En imaginant la coupole des halles Laissac, Mona Young-eun Kim est entrée dans l’histoire de Montpellier. Sa gravure, qui s’inspire des quartiers d’un melon, épouse à merveille le plafond du nouveau marché rond, inauguré en fanfare ce week-end.

« Ce fruit symbolise la chaleur, le soleil et la richesse, à l’image de Montpellier. Ses couleurs sont très gaies et fraîches : vert, jaune, blanc et orange », souligne cette diplômée de l’école supérieure des Beaux-Arts de Montpellier, qui a remporté un concours lancé par la commune. « Quand j’ai appris que j’avais été choisie, j’ai appelé mes parents. Et j’ai fêté ça avec mes amis. J’étais vraiment contente », se souvient-elle.

« Je me souviendrai toujours de la couleur du ciel quand je suis arrivée »

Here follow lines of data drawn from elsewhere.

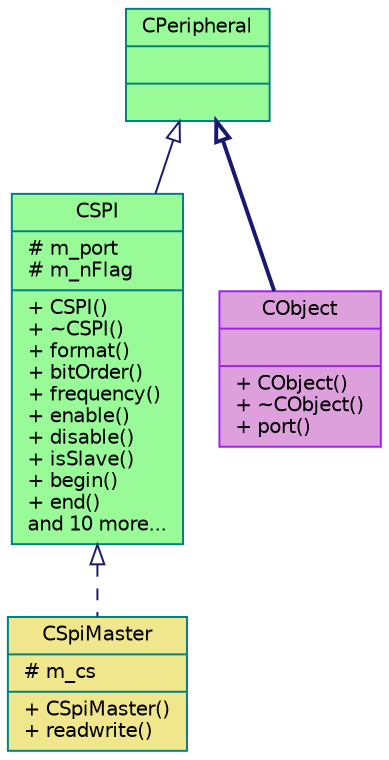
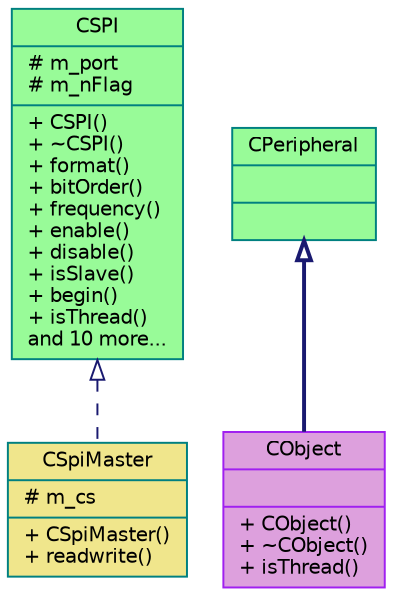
  digraph {
    node [color=teal fillcolor=palegreen fontname=Helvetica fontsize=10 shape=record style=filled]
    edge [arrowtail=onormal color=midnightblue dir=back fontname=Helvetica fontsize=10 labelfontname=Helvetica labelfontsize=10]
-   n1 [fontcolor=black height=0.2 label="{CSPI\n|# m_port\l# m_nFlag\l|+ CSPI()\l+ ~CSPI()\l+ format()\l+ bitOrder()\l+ frequency()\l+ enable()\l+ disable()\l+ isSlave()\l+ begin()\l+ end()\land 10 more...\l}" width=0.4]
+   n1 [fontcolor=black height=0.2 label="{CSPI\n|# m_port\l# m_nFlag\l|+ CSPI()\l+ ~CSPI()\l+ format()\l+ bitOrder()\l+ frequency()\l+ enable()\l+ disable()\l+ isSlave()\l+ begin()\l+ isThread()\land 10 more...\l}" width=0.4]
    n2 [fillcolor=khaki height=0.2 label="{CSpiMaster\n|# m_cs\l|+ CSpiMaster()\l+ readwrite()\l}" width=0.4]
    n3 [height=0.2 label="{CPeripheral\n||}" width=0.4]
-   n4 [color=purple fillcolor=plum height=0.2 label="{CObject\n||+ CObject()\l+ ~CObject()\l+ port()\l}" width=0.4]
+   n4 [color=purple fillcolor=plum height=0.2 label="{CObject\n||+ CObject()\l+ ~CObject()\l+ isThread()\l}" width=0.4]
    n1 -> n2 [style=dashed]
-   n3 -> n1 [style=solid]
    n3 -> n4 [style=bold]
  }
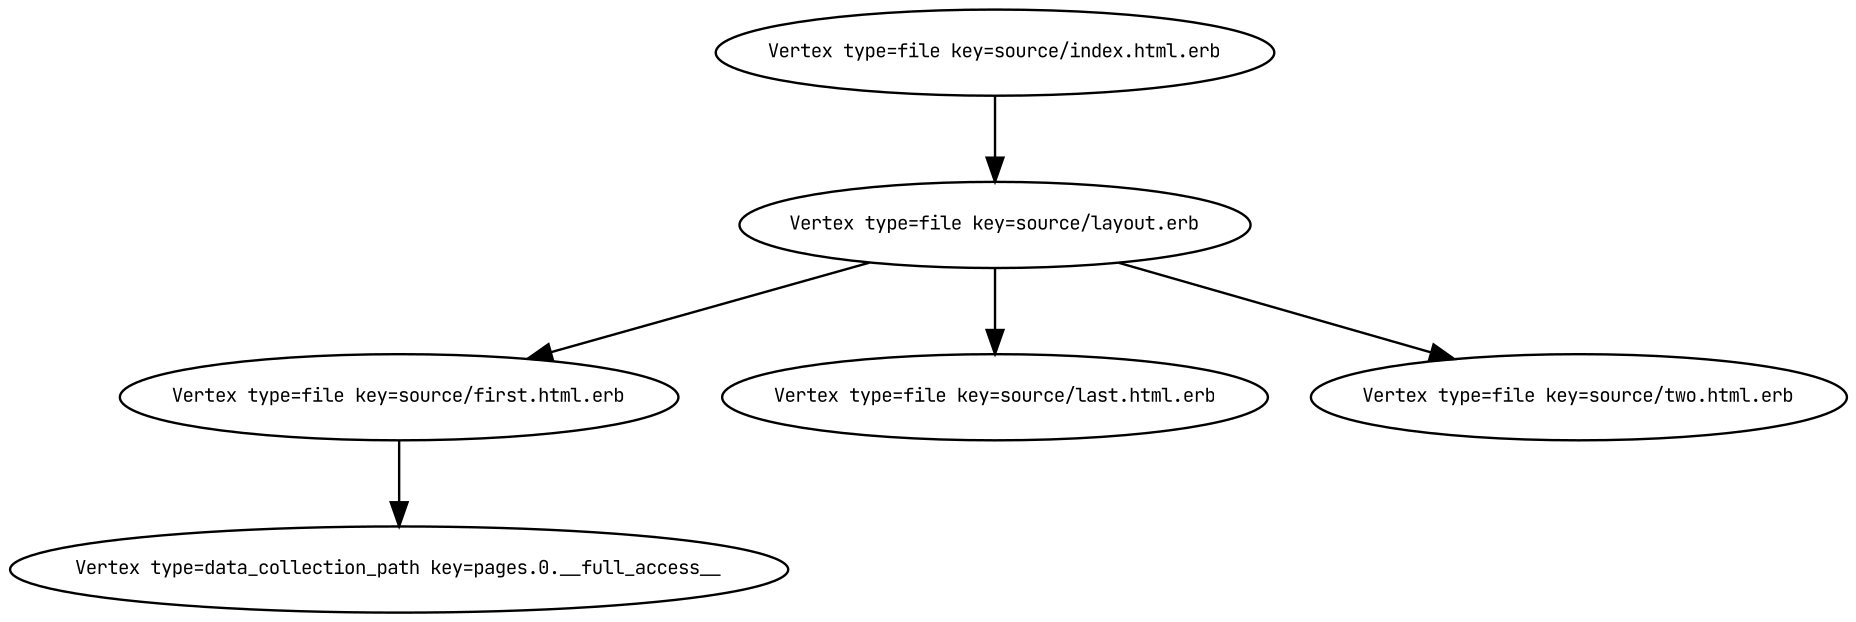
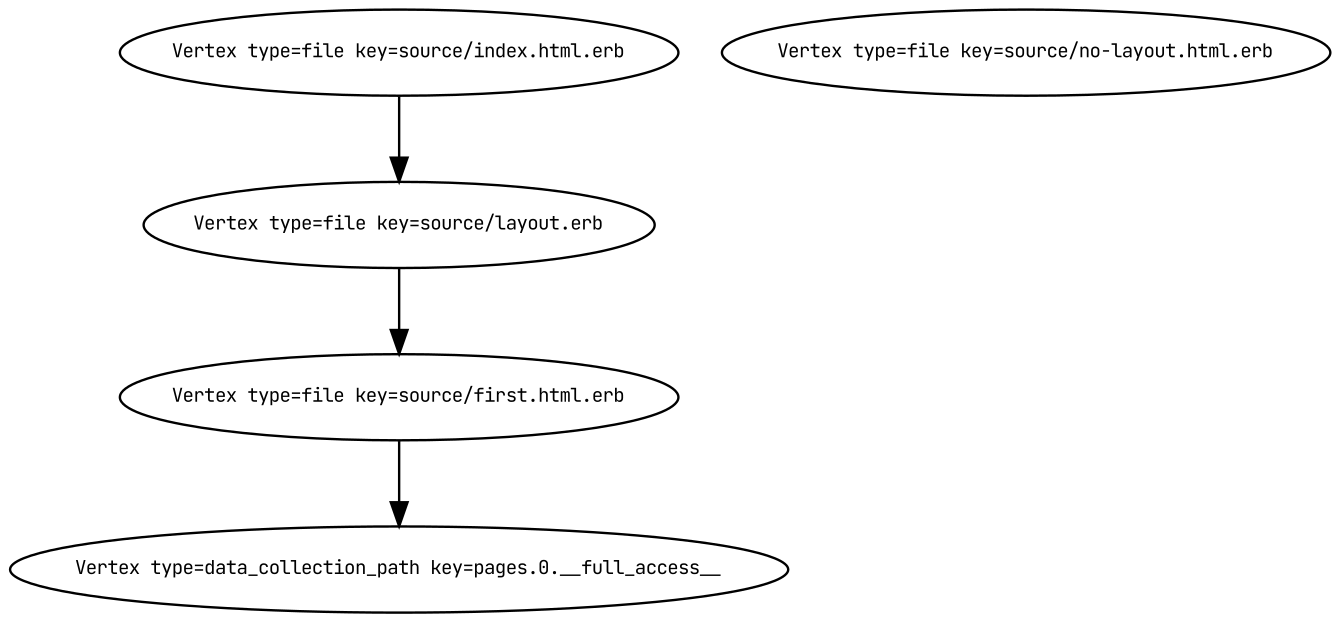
  digraph {
    fontname="JetBrains Mono"
    node [fontname="JetBrains Mono" fontsize=8]
    edge [fontname="JetBrains Mono" fontsize=8]
    n1 [label=<Vertex type=data_collection_path key=pages.0.__full_access__>]
    n2 [label=<Vertex type=file key=source/first.html.erb>]
-   n3 [label=<Vertex type=file key=source/last.html.erb>]
    n4 [label=<Vertex type=file key=source/index.html.erb>]
    n5 [label=<Vertex type=file key=source/layout.erb>]
-   n6 [label=<Vertex type=file key=source/two.html.erb>]
+   n7 [label=<Vertex type=file key=source/no-layout.html.erb>]
    n2 -> n1
    n4 -> n5
    n5 -> n2
-   n5 -> n3
-   n5 -> n6
  }
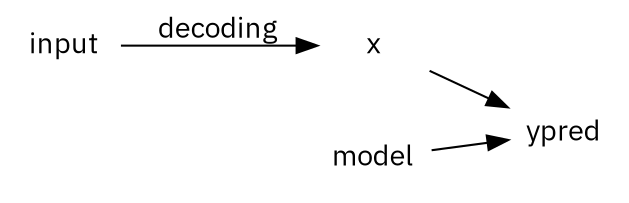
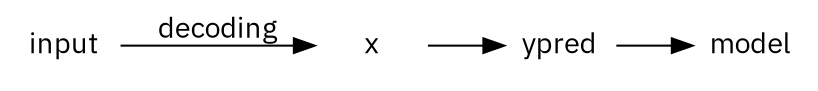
  digraph {
    fontname="IBM Plex Sans"
    rankdir=LR
    node [fontname="IBM Plex Sans" shape=none]
    edge [fontname="IBM Plex Sans"]
    input
    x
    ypred
    model
    input -> x [label=decoding]
    x -> ypred
-   model -> ypred
+   ypred -> model
  }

La jeune femme a grandi à Séoul, en Corée du Sud.​ Petite, elle lit, dévore des films. Et travaille très dur sur les bancs de l’école. « Le système scolaire est très compétitif, raconte la jeune femme. J’ai dû rester à l’école jusqu’à 22 h pour préparer des examens de mathématiques ou d’anglais. » Passionnée de septième art (et folle de cuisine), Mona Young-eun Kim entame des études de cinéma et de philosophie à l’université Dongguk, à Séoul, avant de s’envoler pour l’Europe, par amour de l’art.

Et si elle craque pour Montpellier, c’est d’abord pour « la météo et la plage ». « Je me souviendrai toujours de la couleur du ciel, quand je suis arrivée en France. C’était très bleu azur, confie l’artiste coréenne. Mais il y avait beaucoup d’excréments dans la rue. J’ai cru pendant longtemps que ça venait d’humains ! » La jeune femme est aujourd’hui à la biennale de Kochi, en Inde, pour une résidence d’artistes. Aux nouvelles halles Laissac, son œuvre a fait lever les yeux des curieux tout le week-end.